None of those are inherently fatal, either alone or in combination. To illustrate, imagine I did a study where I took 20 people, subjected them to a 10 minute ice bath, followed by a chest X-ray, and then put them naked in a steel cage and lowered the cage to the bottom of a swimming pool for 20 minutes (yes, the pool is full of water). Study participants are not told beforehand that they will be going into water.

And suppose further that 9 of them are still alive when I pull them out of the water. Not only are they alive, they are conscious, alert, and show no ill effects from 20 minutes underwater.

That would be a study worth talking about despite the sample size and lack of control and short time span.

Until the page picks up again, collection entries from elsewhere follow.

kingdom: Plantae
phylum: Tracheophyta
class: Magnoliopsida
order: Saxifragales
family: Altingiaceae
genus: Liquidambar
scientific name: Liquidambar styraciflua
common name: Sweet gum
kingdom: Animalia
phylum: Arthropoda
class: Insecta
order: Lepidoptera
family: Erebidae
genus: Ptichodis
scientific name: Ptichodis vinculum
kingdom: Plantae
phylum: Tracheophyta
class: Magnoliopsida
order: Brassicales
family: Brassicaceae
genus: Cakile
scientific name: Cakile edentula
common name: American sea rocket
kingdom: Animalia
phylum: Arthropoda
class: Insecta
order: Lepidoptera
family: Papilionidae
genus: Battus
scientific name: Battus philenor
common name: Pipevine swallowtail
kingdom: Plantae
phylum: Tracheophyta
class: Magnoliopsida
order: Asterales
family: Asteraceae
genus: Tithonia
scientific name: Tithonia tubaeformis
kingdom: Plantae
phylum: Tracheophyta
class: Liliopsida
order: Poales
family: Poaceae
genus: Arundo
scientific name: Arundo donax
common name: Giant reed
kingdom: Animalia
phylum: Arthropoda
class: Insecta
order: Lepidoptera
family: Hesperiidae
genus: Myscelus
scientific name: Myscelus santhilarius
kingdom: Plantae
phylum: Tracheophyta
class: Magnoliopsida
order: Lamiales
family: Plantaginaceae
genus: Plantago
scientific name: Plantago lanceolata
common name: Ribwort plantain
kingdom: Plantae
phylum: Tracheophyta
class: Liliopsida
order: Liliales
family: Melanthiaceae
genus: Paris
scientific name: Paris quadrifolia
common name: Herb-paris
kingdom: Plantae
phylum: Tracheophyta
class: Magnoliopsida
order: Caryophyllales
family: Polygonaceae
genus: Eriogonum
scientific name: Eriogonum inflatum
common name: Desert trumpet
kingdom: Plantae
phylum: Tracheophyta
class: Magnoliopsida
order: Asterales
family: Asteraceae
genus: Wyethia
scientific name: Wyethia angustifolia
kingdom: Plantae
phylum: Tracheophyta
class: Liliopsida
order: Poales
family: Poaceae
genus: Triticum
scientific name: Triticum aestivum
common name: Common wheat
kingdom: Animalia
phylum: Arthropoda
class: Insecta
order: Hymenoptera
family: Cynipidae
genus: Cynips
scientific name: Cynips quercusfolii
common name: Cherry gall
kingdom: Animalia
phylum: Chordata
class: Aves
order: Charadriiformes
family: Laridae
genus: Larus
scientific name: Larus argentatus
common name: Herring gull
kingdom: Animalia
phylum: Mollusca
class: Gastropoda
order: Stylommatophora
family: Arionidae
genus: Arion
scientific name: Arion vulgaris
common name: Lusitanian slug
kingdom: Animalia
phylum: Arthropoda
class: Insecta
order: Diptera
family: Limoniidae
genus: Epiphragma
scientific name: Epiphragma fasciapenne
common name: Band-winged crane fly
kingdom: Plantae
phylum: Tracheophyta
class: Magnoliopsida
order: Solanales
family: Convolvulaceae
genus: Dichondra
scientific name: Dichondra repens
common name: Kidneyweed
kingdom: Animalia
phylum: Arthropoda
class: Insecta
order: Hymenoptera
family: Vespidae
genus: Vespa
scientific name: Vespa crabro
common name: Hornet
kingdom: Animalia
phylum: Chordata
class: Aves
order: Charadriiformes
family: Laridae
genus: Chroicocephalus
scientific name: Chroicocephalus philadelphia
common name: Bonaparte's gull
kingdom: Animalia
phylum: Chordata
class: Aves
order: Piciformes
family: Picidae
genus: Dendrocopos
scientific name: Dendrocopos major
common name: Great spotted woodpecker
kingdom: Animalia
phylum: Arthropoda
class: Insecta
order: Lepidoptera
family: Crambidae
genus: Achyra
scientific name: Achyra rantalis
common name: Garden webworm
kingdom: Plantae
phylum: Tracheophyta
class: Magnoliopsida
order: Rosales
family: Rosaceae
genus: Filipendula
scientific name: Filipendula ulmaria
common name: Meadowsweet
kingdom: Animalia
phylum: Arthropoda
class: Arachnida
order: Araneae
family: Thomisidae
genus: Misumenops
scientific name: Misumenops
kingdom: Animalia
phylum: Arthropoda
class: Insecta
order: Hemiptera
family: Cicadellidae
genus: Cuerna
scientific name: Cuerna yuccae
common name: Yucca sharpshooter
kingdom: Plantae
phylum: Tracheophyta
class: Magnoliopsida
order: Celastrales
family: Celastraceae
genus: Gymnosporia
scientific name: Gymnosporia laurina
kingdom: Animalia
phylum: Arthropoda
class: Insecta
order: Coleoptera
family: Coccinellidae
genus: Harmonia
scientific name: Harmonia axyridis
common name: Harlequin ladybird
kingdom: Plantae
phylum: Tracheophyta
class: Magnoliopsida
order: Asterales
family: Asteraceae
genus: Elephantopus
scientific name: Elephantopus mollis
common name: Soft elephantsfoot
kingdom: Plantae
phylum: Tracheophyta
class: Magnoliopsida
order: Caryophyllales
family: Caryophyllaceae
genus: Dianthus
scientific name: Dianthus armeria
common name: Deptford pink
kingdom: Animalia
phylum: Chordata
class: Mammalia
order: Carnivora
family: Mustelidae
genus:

Those would not be a fatal problems because we already know a lot about what happens to humans in general who spend 20 minutes without diving equipment underwater. We have a good idea of what the probability is for a human to survive such a thing, and can estimate the probability that my sample included 9 such people. It would be close to zero. Heck, even if I had the misfortune of accidentally getting my sample at a free diving competition the chances that I'd get 9 people who could hold their breaths for 20 minutes would be very low.

From a knowledge building perspective, this study is not helpful. All this does is show that maybe there is something to look at in a more well funded study.
> All this does is show that maybe there is something to look at in a more well funded study.

That's what lies at the start of almost all knowledge in science.

> laughable time span

Maybe participants refused to stand more?